» **Exercise text**
I know that everyone will say that Python is a "multi-paradigm"
language and that one should feel free to use whatever technique seems
appropriate to solve the problem at hand, but it seems to me that
there's been an explosion in nested function usage recently, with lots
of code snippets showing them off either in the context of a debugging
exercise or as a proposed solution to a problem, and yet in many cases
their usage seems frivolous in comparison to plain old object-oriented
techniques.

I'm not pointing the finger at you here, Karl, since you seem to be
experimenting with closures, but why are they suddenly so fashionable?
Haven't the features supporting them existed in Python for a few
versions now? Don't people want to write classes any more?

Intrigued,

Paul

Dec 6 '06 #9
Paul Boddie wrote:
I know that everyone will say that Python is a "multi-paradigm"
language and that one should feel free to use whatever technique seems
appropriate to solve the problem at hand, but it seems to me that
there's been an explosion in nested function usage recently, with lots
of code snippets showing them off either in the context of a debugging
exercise or as a proposed solution to a problem, and yet in many cases
their usage seems frivolous in comparison to plain old object-oriented
techniques.

» **Information shown**
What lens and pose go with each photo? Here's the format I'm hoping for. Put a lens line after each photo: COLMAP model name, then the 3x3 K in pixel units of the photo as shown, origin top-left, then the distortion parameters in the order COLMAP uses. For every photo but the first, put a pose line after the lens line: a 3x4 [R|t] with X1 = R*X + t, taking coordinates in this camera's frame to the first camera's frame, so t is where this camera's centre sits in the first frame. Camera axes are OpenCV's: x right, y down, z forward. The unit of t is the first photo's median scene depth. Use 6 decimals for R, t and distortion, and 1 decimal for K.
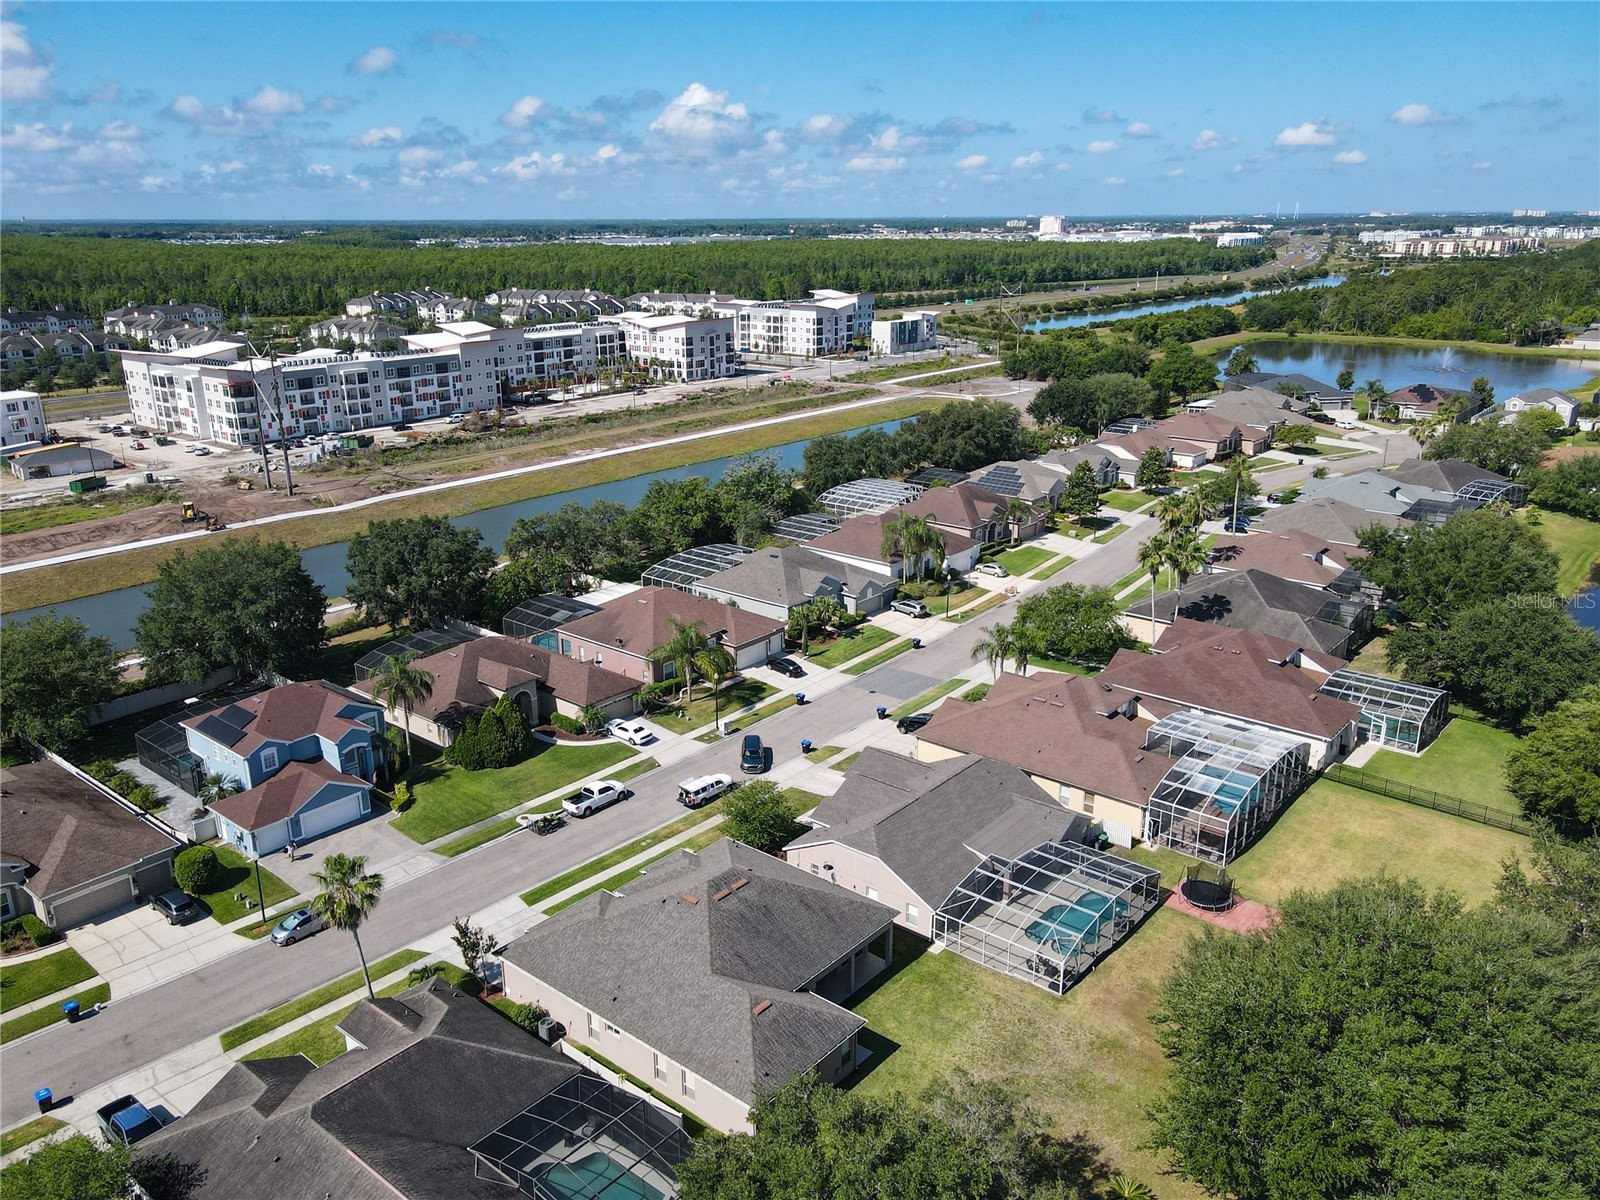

» **What to work on**
Transcribe the part of the forum post on nested functions starting with "I'm not pointing" and going on through "classes any more?". The lines that come after the forum post are separate material.

» **Exercise result**
I'm not pointing the finger at you here, Karl, since you seem to be
experimenting with closures, but why are they suddenly so fashionable?
Haven't the features supporting them existed in Python for a few
versions now? Don't people want to write classes any more?